Если честно, для меня эта история звучала не очень убедительно. Во-первых, откуда у Гриши тогда могли быть деньги? И второе, ну какие хулиганы вдруг взялись в Комарове, где все мальчики и девочки – дети академиков, писателей и артистов? Это же не Колпино или Московская-Товарная. Но личные отношения Гриши с его бывшей ногой в нашем кругу обсуждать было не принято. А сам он вообще на эту тему не говорил.

Гриша доковылял до комнаты, привычно прислонил к стене костыль и оказался сидящим на маленьком продавленном диване.
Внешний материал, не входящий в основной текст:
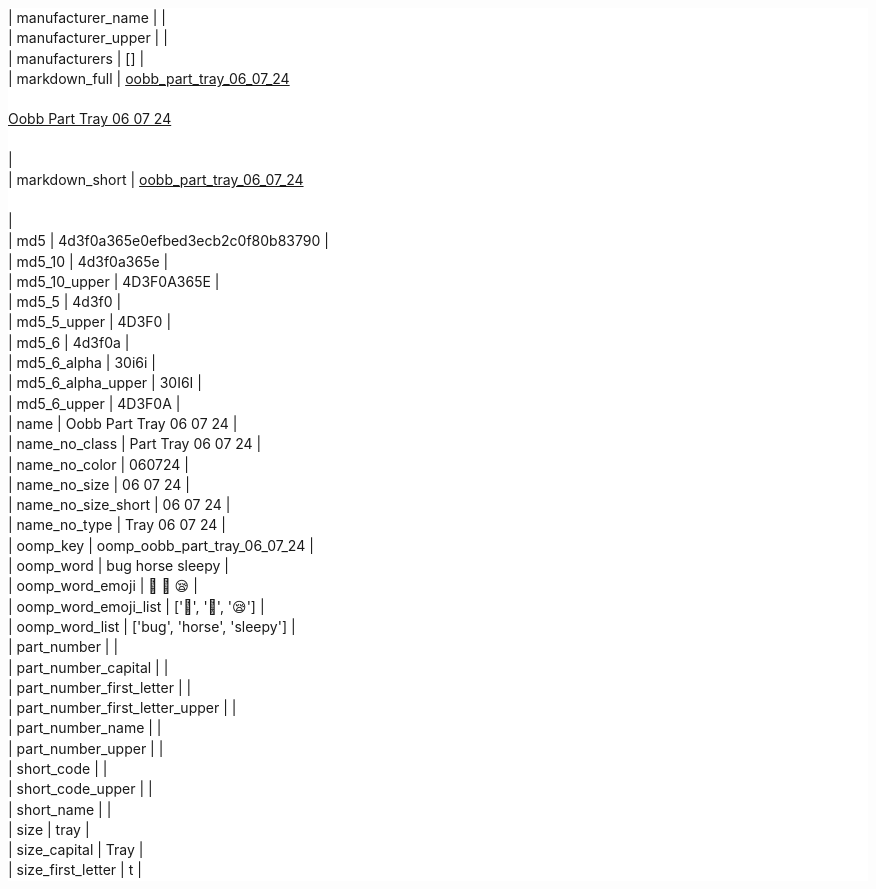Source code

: | manufacturer_name |  |  
| manufacturer_upper |  |  
| manufacturers | [] |  
| markdown_full | [oobb_part_tray_06_07_24](https://github.com/oomlout/oomlout_oomp_current_version_messy/tree/main/parts/oobb_part_tray_06_07_24)<br>[](https://github.com/oomlout/oomlout_oomp_current_version_messy/tree/main/parts/oobb_part_tray_06_07_24)<br>[Oobb Part Tray 06 07 24](https://github.com/oomlout/oomlout_oomp_current_version_messy/tree/main/parts/oobb_part_tray_06_07_24)<br><br> |  
| markdown_short | [oobb_part_tray_06_07_24](https://github.com/oomlout/oomlout_oomp_current_version_messy/tree/main/parts/oobb_part_tray_06_07_24)<br><br> |  
| md5 | 4d3f0a365e0efbed3ecb2c0f80b83790 |  
| md5_10 | 4d3f0a365e |  
| md5_10_upper | 4D3F0A365E |  
| md5_5 | 4d3f0 |  
| md5_5_upper | 4D3F0 |  
| md5_6 | 4d3f0a |  
| md5_6_alpha | 30i6i |  
| md5_6_alpha_upper | 30I6I |  
| md5_6_upper | 4D3F0A |  
| name | Oobb Part Tray 06 07 24 |  
| name_no_class | Part Tray 06 07 24 |  
| name_no_color | 060724 |  
| name_no_size | 06 07 24 |  
| name_no_size_short | 06 07 24 |  
| name_no_type | Tray 06 07 24 |  
| oomp_key | oomp_oobb_part_tray_06_07_24 |  
| oomp_word | bug horse sleepy |  
| oomp_word_emoji | :bug: :horse: :sleepy: |  
| oomp_word_emoji_list | [':bug:', ':horse:', ':sleepy:'] |  
| oomp_word_list | ['bug', 'horse', 'sleepy'] |  
| part_number |  |  
| part_number_capital |  |  
| part_number_first_letter |  |  
| part_number_first_letter_upper |  |  
| part_number_name |  |  
| part_number_upper |  |  
| short_code |  |  
| short_code_upper |  |  
| short_name |  |  
| size | tray |  
| size_capital | Tray |  
| size_first_letter | t |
– Спасибо, Гриша. – Я протянул ему пятьдесят копеек и бутылку «Жигулевского».

Он молча принял и то и другое. Мелочь положил в карман, а пиво горлышком приложил к спинке стула и легко стукнул сверху. Пробка отлетела куда-то в угол. Гриша запрокинул голову и сделал хороший затяжной глоток. Я таким же манером откупорил свою и тоже сделал глоток. Но не такой, как Гриша, экономней. Помолчали. Потом опять каждый отпил из своей бутылки. Гриша чиркнул спичкой и раскурил хабарик, который достал из пепельницы. Опять помолчали. С Гришей общаться было приятно. Он молчал хорошо. По неписаным правилам хорошего тона я не должен был уходить, пока мы оба не допили каждый свое пиво.
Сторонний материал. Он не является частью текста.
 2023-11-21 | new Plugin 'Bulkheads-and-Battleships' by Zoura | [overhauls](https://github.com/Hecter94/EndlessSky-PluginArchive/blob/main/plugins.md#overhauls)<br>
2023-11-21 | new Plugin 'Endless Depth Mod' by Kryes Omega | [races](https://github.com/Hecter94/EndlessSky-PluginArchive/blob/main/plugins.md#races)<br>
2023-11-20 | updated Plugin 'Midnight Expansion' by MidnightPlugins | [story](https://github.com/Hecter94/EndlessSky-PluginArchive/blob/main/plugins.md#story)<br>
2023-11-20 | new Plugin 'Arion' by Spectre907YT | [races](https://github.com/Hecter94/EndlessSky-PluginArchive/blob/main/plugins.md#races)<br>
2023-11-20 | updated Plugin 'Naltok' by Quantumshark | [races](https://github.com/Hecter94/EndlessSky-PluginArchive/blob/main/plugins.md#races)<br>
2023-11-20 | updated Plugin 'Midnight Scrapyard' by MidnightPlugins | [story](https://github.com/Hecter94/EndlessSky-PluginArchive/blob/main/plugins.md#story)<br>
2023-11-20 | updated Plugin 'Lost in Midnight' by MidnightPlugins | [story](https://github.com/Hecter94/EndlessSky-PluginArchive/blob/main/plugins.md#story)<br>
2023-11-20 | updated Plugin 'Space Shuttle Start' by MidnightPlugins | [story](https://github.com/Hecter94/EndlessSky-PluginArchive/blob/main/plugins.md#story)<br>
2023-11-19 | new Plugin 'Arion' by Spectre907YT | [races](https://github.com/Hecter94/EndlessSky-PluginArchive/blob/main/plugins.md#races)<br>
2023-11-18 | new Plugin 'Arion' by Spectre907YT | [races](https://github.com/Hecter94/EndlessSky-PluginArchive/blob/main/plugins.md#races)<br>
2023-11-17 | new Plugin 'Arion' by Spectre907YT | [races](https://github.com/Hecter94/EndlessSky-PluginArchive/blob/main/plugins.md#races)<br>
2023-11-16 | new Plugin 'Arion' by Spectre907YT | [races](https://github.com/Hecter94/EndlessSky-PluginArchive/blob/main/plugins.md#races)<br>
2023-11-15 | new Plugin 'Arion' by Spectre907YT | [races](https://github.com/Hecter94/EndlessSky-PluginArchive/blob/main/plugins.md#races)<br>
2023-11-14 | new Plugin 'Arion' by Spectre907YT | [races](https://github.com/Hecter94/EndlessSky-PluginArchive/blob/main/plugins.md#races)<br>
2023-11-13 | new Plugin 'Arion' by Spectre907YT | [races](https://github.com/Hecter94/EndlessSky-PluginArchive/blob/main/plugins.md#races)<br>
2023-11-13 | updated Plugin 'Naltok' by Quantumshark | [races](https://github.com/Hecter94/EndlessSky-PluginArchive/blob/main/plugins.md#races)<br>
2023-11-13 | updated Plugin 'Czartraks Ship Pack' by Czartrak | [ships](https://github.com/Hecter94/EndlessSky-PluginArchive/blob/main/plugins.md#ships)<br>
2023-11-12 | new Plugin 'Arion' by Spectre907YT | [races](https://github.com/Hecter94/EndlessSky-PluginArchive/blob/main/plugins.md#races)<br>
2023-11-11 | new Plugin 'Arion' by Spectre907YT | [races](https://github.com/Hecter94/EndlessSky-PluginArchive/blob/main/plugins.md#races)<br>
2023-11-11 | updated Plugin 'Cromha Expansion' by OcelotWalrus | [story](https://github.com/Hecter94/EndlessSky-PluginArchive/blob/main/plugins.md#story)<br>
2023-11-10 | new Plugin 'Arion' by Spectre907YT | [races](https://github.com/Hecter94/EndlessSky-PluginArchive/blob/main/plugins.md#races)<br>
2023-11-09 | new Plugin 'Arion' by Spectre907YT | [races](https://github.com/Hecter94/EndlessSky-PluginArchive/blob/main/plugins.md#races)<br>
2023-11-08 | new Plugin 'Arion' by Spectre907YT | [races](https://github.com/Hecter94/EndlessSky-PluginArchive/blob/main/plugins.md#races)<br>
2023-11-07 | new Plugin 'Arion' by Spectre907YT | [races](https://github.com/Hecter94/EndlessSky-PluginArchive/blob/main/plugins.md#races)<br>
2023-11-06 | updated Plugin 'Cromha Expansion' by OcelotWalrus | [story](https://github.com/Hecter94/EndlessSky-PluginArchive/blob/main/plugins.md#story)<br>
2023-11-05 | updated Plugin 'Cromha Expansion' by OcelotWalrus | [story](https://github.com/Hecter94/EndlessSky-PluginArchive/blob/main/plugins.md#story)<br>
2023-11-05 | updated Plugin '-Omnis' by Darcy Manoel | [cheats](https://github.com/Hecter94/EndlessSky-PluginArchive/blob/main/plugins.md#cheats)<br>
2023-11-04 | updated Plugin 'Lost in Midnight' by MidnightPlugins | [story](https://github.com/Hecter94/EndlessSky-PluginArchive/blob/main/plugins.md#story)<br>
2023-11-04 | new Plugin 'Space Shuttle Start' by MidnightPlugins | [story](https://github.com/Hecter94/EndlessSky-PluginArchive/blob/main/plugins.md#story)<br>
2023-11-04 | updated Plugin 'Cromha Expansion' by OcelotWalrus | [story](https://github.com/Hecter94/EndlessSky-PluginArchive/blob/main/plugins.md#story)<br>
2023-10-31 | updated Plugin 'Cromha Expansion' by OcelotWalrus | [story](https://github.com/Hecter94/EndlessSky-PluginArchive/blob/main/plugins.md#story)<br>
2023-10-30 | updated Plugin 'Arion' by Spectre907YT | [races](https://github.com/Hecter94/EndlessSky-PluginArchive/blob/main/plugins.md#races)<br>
– Ты всё сдал? – неожиданно спросил Гриша.

– Всё! – ответил я.

– А банки из-под майонеза они берут?

– А у меня их и не было, – сказал я.

Гриша был человек неожиданный. Я вообще не помню ни одного алкаша, который бы сдавал банки. Это чисто женская работа, и он это отлично знал. Может, он меня проверял, не измельчал ли я? Опять помолчали. Гриша одним глотком допил пиво и аккуратно засунул бутылку под диван. Я тоже допил свою и поставил её на пол под стул.

– Ну, я пошёл, – сказал я.

– Давай, – ответил Гриша.

Я, стараясь ничего не задеть, по коридору вышел на лестницу и прикрыл дверь от квартиры. Мне понравилось, как мы провели время. Это был неплохой день.